Render the lines of text in the records below as a JSON list of strings, one string per line, skipping blank lines. Cover every record, and leave the pictures out of the answer.

#### [Collected data entries]
╔══
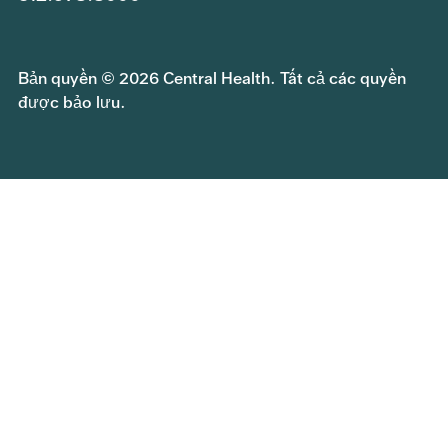
Bản quyền © 2026 Central Health. Tất cả các quyền
được bảo lưu.
Tham gia nhóm của chúng tôi
Gửi yêu cầu thông tin công khai
Chính sách bảo mật
Quyền và trách nhiệm của bệnh nhân
Phản hồi về dịch vụ Central Health
Cơ hội giáo dục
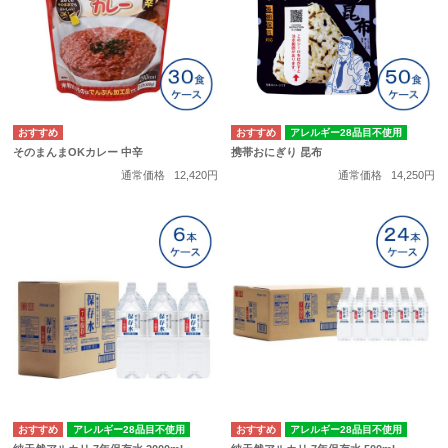
アレルギー28品目不使用
そのまんまOKカレー 中辛
携帯おにぎり 昆布
通常価格
12,420円
通常価格
14,250円
アレルギー28品目不使用
アレルギー28品目不使用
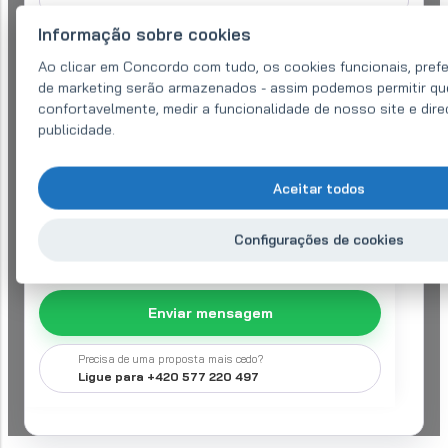
Telefone:
*
Informação sobre cookies
Ao clicar em Concordo com tudo, os cookies funcionais, prefer
de marketing serão armazenados - assim podemos permitir qu
O seu pedido
*
confortavelmente, medir a funcionalidade de nosso site e dir
publicidade.
Aceitar todos
Configurações de cookies
Concordo com
tratamento de dados pessoais
para efeitos de
processamento do meu pedido de informação
Enviar mensagem
Precisa de uma proposta mais cedo?
Ligue para +420 577 220 497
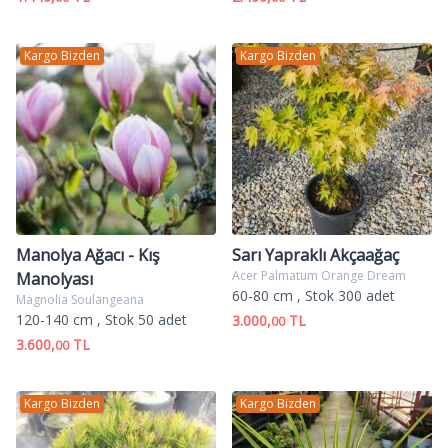
Kargo Bizden
Kargo Bizden
Manolya Ağacı - Kış
Sarı Yapraklı Akçaağaç
Acer Palmatum Orange Dream
Manolyası
60-80 cm
, Stok 300 adet
Magnolia Soulangeana
120-140 cm
, Stok 50 adet
3.000,
TL
00
3.600,
TL
00
Kargo Bizden
Kargo Bizden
╚══
#### [YOUR RESPONSE]
[
  "Bản quyền © 2026 Central Health. Tất cả các quyền",
  "được bảo lưu.",
  "Tham gia nhóm của chúng tôi",
  "Gửi yêu cầu thông tin công khai",
  "Chính sách bảo mật",
  "Quyền và trách nhiệm của bệnh nhân",
  "Phản hồi về dịch vụ Central Health",
  "Cơ hội giáo dục",
  "アレルギー28品目不使用",
  "そのまんまOKカレー 中辛",
  "携帯おにぎり 昆布",
  "通常価格",
  "12,420円",
  "通常価格",
  "14,250円",
  "アレルギー28品目不使用",
  "アレルギー28品目不使用",
  "Telefone:",
  "*",
  "Informação sobre cookies",
  "Ao clicar em Concordo com tudo, os cookies funcionais, prefer",
  "de marketing serão armazenados - assim podemos permitir qu",
  "O seu pedido",
  "*",
  "confortavelmente, medir a funcionalidade de nosso site e dir",
  "publicidade.",
  "Aceitar todos",
  "Configurações de cookies",
  "Concordo com",
  "tratamento de dados pessoais",
  "para efeitos de",
  "processamento do meu pedido de informação",
  "Enviar mensagem",
  "Precisa de uma proposta mais cedo?",
  "Ligue para +420 577 220 497",
  "Kargo Bizden",
  "Kargo Bizden",
  "Manolya Ağacı - Kış",
  "Sarı Yapraklı Akçaağaç",
  "Acer Palmatum Orange Dream",
  "Manolyası",
  "60-80 cm",
  ", Stok 300 adet",
  "Magnolia Soulangeana",
  "120-140 cm",
  ", Stok 50 adet",
  "3.000,",
  "TL",
  "00",
  "3.600,",
  "TL",
  "00",
  "Kargo Bizden",
  "Kargo Bizden"
]